Federal Reserve Chairman Jerome Powell indicated Tuesday that the central bank could step up the removal of its efforts to boost the economy.
In an appearance before a Senate committee, the Fed chief said he thinks reducing the pace of monthly bond buys can move quicker than the $15 billion a month schedule announced earlier this month.
Powell said he expects the issue to be discussed at the December meeting.
“At this point, the economy is very strong and inflationary pressures are higher, and it is therefore appropriate in my view to consider wrapping up the taper of our asset purchases … perhaps a few months sooner,” he said. “I expect that we will discuss that at our upcoming meeting.”
Following its November meeting, the Federal Open Market Committee, which sets monetary policy including interest rates and the Fed’s efforts to boost activity through bond purchases, said the pace would be cut by $15 billion a month — $10 billion in Treasurys and $5 billion in mortgage-backed securities.
However, the post-meeting statement indicated that would be the case for November and December but noted it “is prepared to adjust the pace of purchases if warranted by changes in the economic outlook.”
The Fed had been buying at least $120 billion a month, a figure that included $80 billion in Treasurys and $40 billion in MBS.

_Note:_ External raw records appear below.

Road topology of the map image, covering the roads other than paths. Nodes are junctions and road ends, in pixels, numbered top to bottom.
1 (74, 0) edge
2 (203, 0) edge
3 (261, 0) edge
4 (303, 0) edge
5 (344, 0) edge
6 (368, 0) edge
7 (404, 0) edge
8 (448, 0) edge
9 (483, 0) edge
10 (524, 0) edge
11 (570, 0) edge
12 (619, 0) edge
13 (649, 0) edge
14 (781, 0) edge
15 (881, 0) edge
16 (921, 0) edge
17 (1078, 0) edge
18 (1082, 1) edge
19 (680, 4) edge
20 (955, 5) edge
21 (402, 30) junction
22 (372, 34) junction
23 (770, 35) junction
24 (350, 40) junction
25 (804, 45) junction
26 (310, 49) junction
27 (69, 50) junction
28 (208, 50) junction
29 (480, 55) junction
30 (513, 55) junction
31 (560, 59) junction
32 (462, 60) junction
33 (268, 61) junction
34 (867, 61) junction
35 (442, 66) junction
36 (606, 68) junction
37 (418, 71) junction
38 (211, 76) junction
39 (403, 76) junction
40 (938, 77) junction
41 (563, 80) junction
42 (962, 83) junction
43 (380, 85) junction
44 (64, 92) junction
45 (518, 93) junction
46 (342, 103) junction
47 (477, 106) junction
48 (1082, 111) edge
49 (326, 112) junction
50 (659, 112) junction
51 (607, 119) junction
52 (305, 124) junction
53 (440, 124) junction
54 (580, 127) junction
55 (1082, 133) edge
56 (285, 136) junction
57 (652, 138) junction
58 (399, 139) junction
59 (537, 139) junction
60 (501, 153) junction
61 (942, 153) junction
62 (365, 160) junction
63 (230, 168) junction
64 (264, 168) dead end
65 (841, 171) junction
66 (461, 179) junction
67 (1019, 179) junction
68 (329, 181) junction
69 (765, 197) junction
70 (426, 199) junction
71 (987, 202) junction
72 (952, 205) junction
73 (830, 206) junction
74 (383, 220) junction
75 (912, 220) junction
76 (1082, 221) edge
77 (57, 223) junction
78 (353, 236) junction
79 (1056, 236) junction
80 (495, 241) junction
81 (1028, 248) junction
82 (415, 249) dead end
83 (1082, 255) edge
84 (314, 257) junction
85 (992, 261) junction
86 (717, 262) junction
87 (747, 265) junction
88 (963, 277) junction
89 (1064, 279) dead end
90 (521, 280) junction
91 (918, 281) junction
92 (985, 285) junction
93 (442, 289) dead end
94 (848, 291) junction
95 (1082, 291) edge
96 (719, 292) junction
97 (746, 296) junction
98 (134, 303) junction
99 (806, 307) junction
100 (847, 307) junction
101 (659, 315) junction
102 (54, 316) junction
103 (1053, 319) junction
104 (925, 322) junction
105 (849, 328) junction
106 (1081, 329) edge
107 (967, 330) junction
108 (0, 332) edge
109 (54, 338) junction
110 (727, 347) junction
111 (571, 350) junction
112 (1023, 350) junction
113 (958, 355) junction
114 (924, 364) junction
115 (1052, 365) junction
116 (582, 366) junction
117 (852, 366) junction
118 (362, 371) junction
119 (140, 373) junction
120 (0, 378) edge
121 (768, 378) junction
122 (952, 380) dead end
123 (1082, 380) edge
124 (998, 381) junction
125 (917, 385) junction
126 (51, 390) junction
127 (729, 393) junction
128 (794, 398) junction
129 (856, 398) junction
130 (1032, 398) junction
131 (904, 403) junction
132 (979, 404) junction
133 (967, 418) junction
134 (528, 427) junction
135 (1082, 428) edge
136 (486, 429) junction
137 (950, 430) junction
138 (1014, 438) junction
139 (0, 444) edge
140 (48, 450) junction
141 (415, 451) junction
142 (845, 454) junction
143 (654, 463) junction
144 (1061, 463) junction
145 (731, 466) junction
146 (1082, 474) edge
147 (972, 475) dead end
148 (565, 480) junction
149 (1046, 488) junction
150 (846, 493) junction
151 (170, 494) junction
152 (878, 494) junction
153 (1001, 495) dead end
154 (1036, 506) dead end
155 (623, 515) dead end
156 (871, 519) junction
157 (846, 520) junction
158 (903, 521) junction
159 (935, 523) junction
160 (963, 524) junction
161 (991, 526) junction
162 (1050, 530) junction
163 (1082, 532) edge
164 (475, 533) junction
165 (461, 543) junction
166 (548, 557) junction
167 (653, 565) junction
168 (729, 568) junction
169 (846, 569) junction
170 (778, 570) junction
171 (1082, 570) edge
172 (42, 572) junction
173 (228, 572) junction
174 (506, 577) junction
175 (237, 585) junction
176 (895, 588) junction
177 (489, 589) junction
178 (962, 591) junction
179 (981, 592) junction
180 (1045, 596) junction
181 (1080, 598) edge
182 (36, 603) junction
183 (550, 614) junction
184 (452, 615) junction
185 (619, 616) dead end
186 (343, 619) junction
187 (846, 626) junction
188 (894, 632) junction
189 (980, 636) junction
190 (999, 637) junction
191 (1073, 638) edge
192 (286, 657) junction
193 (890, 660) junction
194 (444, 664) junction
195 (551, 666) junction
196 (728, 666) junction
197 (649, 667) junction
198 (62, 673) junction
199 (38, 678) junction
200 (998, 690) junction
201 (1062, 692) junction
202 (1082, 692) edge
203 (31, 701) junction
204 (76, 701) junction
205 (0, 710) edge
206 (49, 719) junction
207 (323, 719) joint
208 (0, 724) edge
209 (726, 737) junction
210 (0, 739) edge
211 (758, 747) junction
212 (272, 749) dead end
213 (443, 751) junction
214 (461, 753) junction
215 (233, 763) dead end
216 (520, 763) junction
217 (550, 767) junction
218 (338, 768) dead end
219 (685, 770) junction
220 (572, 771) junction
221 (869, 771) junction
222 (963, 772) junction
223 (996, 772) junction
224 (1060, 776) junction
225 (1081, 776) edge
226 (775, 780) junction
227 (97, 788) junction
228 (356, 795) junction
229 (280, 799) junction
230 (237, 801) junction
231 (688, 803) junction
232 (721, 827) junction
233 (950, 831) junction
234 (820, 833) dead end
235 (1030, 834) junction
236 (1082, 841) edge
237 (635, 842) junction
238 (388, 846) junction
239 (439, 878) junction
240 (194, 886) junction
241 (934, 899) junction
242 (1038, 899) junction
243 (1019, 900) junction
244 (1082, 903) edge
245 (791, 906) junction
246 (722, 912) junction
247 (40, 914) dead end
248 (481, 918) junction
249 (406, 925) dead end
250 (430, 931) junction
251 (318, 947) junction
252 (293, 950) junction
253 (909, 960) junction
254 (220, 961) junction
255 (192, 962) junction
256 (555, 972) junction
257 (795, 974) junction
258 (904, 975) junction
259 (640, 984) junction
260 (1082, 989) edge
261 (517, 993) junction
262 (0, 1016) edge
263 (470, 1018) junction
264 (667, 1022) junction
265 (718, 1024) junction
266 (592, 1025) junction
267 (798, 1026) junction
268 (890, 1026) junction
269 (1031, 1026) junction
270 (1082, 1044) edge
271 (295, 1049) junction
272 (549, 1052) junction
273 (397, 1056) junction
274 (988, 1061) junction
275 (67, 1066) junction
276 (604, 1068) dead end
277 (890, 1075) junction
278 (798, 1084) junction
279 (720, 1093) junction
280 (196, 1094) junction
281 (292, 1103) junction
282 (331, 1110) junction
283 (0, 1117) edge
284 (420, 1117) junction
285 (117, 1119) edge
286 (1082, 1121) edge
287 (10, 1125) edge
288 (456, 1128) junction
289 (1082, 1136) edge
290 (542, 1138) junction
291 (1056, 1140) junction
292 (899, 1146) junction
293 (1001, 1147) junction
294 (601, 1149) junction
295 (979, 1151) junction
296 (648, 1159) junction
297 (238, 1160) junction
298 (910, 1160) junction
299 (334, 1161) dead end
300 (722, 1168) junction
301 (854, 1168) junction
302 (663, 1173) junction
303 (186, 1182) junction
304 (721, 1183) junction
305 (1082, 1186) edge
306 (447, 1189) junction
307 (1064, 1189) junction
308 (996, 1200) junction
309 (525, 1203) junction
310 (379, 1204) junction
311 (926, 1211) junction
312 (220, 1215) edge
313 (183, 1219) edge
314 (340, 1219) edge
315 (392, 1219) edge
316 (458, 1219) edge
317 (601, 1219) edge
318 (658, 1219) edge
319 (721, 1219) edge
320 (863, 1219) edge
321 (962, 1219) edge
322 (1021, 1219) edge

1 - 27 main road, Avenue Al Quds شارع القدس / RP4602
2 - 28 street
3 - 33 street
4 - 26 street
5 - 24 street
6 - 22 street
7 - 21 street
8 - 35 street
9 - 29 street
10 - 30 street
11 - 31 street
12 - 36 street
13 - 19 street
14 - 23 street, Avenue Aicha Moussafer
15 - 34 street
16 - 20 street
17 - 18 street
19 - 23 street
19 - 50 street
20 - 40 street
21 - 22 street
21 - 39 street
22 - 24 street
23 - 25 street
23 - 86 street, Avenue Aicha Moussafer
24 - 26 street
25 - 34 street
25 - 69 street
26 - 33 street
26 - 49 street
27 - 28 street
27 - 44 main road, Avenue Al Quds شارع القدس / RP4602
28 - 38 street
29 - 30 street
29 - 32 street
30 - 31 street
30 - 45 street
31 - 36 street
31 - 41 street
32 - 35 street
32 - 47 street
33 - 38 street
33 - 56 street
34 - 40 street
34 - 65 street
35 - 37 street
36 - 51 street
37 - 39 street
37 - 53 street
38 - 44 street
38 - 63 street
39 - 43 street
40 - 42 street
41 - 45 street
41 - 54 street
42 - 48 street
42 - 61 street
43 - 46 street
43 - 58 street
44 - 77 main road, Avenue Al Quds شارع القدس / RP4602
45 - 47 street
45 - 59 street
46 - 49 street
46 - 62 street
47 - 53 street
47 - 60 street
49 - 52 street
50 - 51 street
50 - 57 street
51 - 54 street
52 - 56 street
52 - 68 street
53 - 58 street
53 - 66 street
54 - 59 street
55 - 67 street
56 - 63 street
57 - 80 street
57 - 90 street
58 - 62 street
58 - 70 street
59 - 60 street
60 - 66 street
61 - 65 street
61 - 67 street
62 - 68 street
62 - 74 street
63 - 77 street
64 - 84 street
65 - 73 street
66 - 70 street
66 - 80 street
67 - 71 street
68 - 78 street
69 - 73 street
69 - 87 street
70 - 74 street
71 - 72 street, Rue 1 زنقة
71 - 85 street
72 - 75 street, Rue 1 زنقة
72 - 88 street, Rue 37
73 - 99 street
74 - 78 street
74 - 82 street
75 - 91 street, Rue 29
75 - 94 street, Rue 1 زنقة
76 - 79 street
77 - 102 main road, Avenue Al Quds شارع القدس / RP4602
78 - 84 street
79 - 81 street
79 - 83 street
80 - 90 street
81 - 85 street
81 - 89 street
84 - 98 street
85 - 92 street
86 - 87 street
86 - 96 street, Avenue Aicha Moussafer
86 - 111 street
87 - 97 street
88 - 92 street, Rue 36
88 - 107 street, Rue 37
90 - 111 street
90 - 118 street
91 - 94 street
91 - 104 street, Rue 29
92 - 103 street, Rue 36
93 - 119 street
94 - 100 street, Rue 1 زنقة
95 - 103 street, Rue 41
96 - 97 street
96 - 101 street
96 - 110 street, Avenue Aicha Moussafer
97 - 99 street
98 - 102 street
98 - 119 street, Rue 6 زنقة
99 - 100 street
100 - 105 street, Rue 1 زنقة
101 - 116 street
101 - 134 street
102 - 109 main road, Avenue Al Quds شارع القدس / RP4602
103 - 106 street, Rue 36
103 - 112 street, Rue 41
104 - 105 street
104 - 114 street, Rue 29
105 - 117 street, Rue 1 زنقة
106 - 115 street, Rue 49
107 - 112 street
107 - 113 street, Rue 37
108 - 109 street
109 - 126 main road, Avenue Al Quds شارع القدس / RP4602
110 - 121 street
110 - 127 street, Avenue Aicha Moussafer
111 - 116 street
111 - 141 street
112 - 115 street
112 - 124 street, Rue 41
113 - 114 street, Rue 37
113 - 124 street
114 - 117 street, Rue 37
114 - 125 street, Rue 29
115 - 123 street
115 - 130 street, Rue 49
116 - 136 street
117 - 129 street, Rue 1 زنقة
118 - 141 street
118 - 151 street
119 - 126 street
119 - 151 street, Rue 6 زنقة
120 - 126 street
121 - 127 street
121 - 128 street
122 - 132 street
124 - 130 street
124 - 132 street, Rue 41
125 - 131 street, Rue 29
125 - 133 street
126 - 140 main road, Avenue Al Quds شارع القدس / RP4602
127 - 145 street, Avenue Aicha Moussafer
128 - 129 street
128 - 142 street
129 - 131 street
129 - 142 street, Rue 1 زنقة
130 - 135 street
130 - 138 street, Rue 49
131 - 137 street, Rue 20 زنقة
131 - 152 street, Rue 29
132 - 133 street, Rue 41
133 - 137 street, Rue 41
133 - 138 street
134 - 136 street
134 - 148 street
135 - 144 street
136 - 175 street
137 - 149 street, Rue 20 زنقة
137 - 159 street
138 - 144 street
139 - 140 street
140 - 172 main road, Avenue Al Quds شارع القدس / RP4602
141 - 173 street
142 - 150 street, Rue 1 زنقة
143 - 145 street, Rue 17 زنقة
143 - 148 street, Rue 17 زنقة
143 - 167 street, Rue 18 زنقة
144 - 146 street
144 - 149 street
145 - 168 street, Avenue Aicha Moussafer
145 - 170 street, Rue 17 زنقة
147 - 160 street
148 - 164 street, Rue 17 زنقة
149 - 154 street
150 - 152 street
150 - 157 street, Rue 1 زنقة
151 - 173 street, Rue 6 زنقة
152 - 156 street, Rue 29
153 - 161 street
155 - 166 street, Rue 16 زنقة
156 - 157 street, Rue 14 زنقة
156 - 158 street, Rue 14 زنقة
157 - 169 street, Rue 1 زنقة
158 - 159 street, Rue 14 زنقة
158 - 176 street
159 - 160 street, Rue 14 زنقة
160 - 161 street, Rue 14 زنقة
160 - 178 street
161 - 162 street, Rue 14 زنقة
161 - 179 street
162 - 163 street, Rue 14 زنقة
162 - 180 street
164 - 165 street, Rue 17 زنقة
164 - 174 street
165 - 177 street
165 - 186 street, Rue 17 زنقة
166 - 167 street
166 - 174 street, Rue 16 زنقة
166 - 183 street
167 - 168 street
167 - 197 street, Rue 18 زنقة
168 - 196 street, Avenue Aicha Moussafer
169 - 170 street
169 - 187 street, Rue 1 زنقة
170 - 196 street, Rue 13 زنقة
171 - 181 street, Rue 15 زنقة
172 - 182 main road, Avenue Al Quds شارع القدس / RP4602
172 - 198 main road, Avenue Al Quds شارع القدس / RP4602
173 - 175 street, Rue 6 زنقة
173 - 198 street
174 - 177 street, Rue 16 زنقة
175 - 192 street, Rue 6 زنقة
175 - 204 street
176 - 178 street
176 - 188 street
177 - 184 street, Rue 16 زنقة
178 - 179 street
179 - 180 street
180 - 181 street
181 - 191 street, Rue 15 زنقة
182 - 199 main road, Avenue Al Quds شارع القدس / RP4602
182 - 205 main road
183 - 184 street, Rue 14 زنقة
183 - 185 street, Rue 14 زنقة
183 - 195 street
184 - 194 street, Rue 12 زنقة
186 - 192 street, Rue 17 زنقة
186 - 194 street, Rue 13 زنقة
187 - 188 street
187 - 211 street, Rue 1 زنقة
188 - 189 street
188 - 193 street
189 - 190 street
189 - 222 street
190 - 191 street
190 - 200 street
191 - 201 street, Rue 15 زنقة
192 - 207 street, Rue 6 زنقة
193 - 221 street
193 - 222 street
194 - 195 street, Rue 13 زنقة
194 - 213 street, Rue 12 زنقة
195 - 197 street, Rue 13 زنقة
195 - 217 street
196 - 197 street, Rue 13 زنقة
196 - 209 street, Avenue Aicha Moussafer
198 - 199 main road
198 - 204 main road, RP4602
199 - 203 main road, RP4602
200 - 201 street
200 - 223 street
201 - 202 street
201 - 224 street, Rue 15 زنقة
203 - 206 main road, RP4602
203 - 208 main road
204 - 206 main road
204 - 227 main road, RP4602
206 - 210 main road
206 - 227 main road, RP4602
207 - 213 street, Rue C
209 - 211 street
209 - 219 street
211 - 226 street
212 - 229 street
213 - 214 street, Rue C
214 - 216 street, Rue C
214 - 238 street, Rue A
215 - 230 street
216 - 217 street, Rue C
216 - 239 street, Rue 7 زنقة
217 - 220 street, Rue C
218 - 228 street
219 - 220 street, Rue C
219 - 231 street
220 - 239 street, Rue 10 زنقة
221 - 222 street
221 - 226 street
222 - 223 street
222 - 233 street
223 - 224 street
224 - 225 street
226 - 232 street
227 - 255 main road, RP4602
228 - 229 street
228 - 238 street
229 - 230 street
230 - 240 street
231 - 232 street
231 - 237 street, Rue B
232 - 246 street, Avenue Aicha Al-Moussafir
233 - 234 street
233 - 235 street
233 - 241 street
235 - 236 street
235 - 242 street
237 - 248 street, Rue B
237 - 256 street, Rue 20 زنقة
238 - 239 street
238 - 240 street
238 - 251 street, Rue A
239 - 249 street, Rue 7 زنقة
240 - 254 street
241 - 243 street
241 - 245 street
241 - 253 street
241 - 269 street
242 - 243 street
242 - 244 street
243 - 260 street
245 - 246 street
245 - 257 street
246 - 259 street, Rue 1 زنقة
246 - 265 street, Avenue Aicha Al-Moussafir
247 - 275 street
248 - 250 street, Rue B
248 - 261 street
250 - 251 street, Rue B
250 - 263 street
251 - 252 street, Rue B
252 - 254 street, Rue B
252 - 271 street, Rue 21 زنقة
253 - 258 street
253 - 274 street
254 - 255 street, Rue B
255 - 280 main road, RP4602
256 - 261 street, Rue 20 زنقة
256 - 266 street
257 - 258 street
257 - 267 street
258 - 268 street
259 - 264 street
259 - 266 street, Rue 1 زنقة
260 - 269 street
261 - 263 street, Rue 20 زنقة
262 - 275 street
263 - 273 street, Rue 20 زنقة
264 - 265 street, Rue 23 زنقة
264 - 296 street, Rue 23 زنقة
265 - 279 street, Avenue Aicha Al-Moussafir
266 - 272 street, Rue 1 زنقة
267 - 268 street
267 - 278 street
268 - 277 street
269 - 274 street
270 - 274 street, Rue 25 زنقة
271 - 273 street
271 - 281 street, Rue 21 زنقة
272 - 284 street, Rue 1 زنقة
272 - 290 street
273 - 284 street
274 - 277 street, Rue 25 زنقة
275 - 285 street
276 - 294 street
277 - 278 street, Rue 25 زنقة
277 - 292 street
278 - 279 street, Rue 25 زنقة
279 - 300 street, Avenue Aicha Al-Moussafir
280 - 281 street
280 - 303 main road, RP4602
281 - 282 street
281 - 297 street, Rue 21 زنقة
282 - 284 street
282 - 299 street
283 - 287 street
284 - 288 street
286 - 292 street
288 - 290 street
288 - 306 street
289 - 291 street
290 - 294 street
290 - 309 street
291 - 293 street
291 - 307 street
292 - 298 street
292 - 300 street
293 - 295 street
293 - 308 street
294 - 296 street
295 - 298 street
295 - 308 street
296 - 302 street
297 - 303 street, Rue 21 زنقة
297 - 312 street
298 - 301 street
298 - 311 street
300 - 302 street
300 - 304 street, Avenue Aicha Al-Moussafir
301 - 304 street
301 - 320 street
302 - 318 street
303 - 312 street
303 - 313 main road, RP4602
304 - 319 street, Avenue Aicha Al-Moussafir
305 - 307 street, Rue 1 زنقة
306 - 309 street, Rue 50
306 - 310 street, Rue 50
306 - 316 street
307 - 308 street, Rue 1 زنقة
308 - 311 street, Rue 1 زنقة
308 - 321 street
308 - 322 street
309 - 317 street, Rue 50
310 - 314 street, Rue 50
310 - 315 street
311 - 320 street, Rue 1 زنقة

Since the November FOMC meeting, additional data points have show inflation running at its highest pace in more than 30 years.
During Tuesday’s hearing before the Senate Banking, Housing and Urban Affairs Committee, Powell faced multiple questions about inflation and what policy adjustments that Fed was considering to deal with the issue.
Fed officials long have maintained that inflation is “transitory,” a word Powell defines as not leaving a lasting mark on the economy. The word appeared in the post-meeting statement, though the chairman said it’s probably not useful anymore.
“The word transitory has different meanings for different people. To many it carries a sense of short-lived. We tend to use it to mean that it won’t leave a permanent mark in the form of higher inflation,” Powell said. “I think it’s probably a good time to retire that word and try to explain more clearly what we mean.”